Functional unblinding is the problem this desk keeps returning to, in psychedelic trials, in accelerated TMS, and now, with a new analysis published in the Journal of Affective Disorders, in a home-use transcranial direct current stimulation device for depression. The pattern is familiar: patients receiving an active intervention can often tell they got it, which threatens to inflate a subjective outcome with expectation rather than treatment effect. What makes this particular paper worth attention is not that it found unblinding, nearly every trial like it does, but that it built a method to test whether that unblinding actually biased the result, instead of stopping at the admission that it occurred.

The trial and the question

The analysis draws on data from the Empower trial, a sham-controlled study of a home-use tDCS device for depression originally published in Nature Medicine, reanalyzing 149 participants’ data specifically to interrogate the blind. At the ten-week endpoint, researchers had three pieces of information for each participant: whether they actually received active stimulation or sham, what they guessed they received, and how their depression symptoms and side effects had changed. The question was not whether unblinding happened. Trial guesses were already known to be unbalanced, meaning participants could guess their assignment at better than chance. The question was whether that better-than-chance guessing was actually driving the measured antidepressant effect, or running alongside it without touching it.

What the analysis found

Receiving active tDCS was associated with correctly guessing one had received it, confirming the blind was compromised, as expected. It was also associated with more reported adverse events and with greater depressive-symptom improvement at ten weeks. The interesting part is how those three threads relate to each other. Adverse events are the most plausible mechanism by which unblinding would bias an outcome, a participant who feels a tingling sensation on their scalp infers they got the real device, and that inference itself could inflate their reported improvement through expectation. But the analysis found that participants who reported more adverse events actually improved less, the opposite direction unblinding-driven bias would predict. Using a pathway-style regression approach connecting treatment assignment, guessing accuracy, adverse events, and outcome, the authors concluded it is unlikely that unblinding explains the treatment effects observed in the trial.

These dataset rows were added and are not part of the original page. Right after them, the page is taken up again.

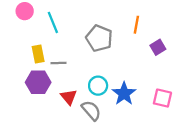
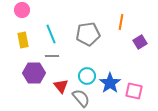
cyan line: (53, 22) -> (51, 34), moved
gray pentagon: (99, 38) -> (88, 34), turned -30
yellow rectangle: (38, 54) -> (23, 40), moved
pink square: (162, 98) -> (134, 91), moved

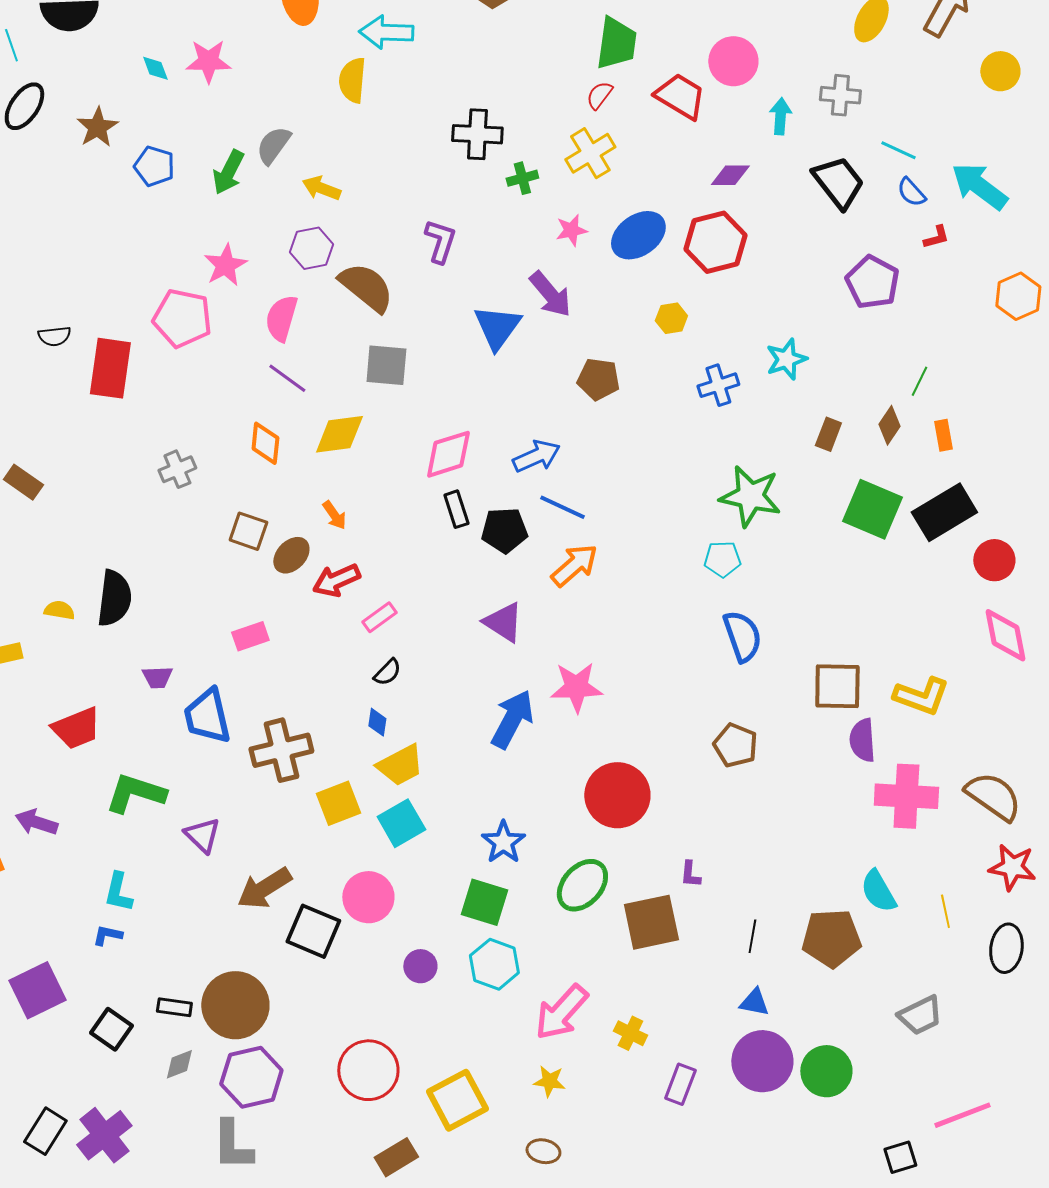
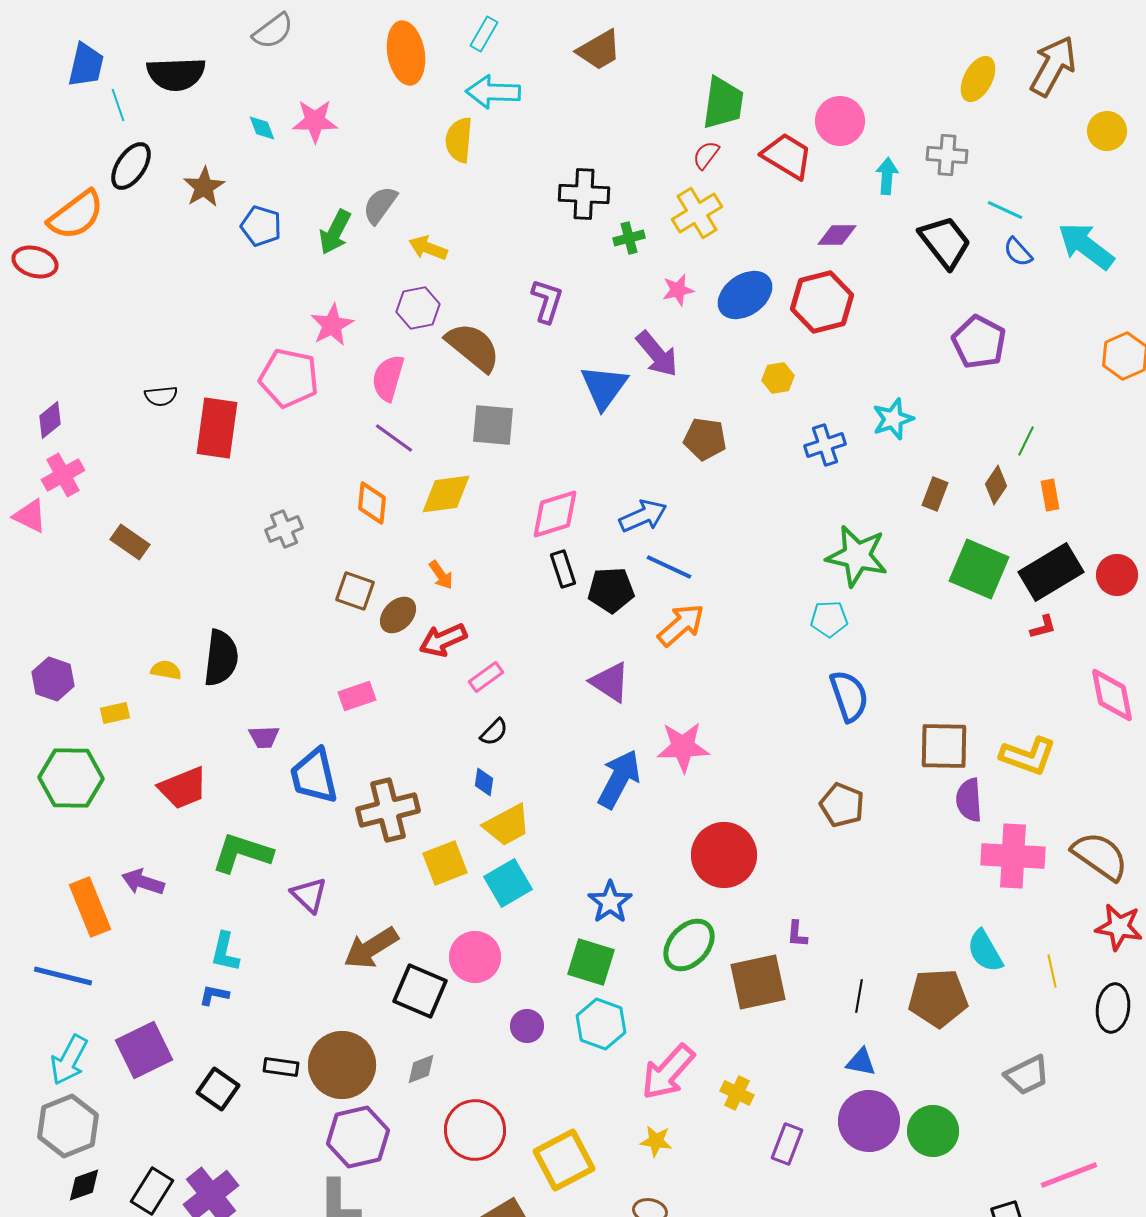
red L-shape: (936, 237) -> (1043, 627), moved
red circle: (994, 560) -> (1117, 575), moved
gray diamond: (179, 1064) -> (421, 1069), moved

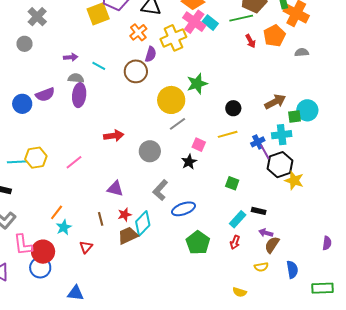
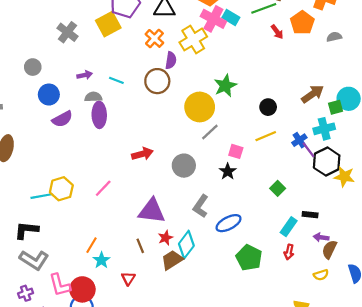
gray cross: (37, 17) -> (67, 32), moved
blue circle: (22, 104) -> (49, 95), moved
green square: (232, 183) -> (278, 188), turned 32
purple triangle: (115, 189) -> (152, 211), size x1.5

Why the technique matters more than the finding

A trial team has, broadly, two honest options when unblinding shows up in the data. One is to disclose it as a limitation and move on, which is standard practice and better than ignoring it, but leaves the reader unable to distinguish a genuine effect from an inflated one. The other, harder option is what this paper does: build a specific test for whether the unblinding is biasing, meaning it distorts the outcome, or non-biasing, meaning participants can tell their assignment without that knowledge meaningfully changing what gets reported. That distinction has been implicit in how this desk has read psychedelic and device trials all year, treating a broken blind as a reason for caution rather than automatic disqualification, but rarely does a paper actually build and run the statistical test that could tell the two apart rather than leaving it to interpretation.

Why this belongs next to the FDA’s new guidance

FDA’s recently finalized psychedelic clinical trial guidance devotes real, specific attention to exactly this problem, recommending blinding questionnaires, expectancy evaluations, and central raters blind to treatment allocation, tools built to detect and characterize unblinding rather than pretend it away. This tDCS analysis is close to a working demonstration of what the next step after detection could look like: once you know a blind has failed, a specific analytic method for testing whether that failure actually moved the result. Device trials and drug trials share this problem because they share its root cause, an intervention with a subjective, hard-to-mask signature, tested against a subjective, self-reported outcome. A technique developed on a tDCS headset is, in principle, exportable to a psilocybin capsule.

The caveats

This is a single exploratory reanalysis of one trial’s data, not a validated general method, and the authors describe it as exactly that, exploratory. The specific finding, that adverse events tracked with less improvement rather than more, is somewhat counterintuitive and worth treating as this trial’s result rather than a general law about device trials. And a technique that clears one trial of unblinding-driven bias says nothing directly about a different trial with a different device, population, or effect size; each application would need its own analysis, not a borrowed conclusion.

The frame

Most trials in this general category stop at disclosure: the blind broke, here is the effect size, interpret with caution. This one asks the next question and builds a real method to answer it. Whether or not the specific pathway-analysis approach used here becomes standard, the instinct behind it, don’t just admit a blind failed, test whether the failure mattered, is exactly the discipline this desk has been applying by hand across a year of trial-by-trial reporting. Seeing a research team formalize that instinct into an actual statistical test, on a device trial rather than a drug trial, adds a genuinely useful tool to the kit for reading unblinded data across the whole neuromodulation and psychedelic-adjacent field.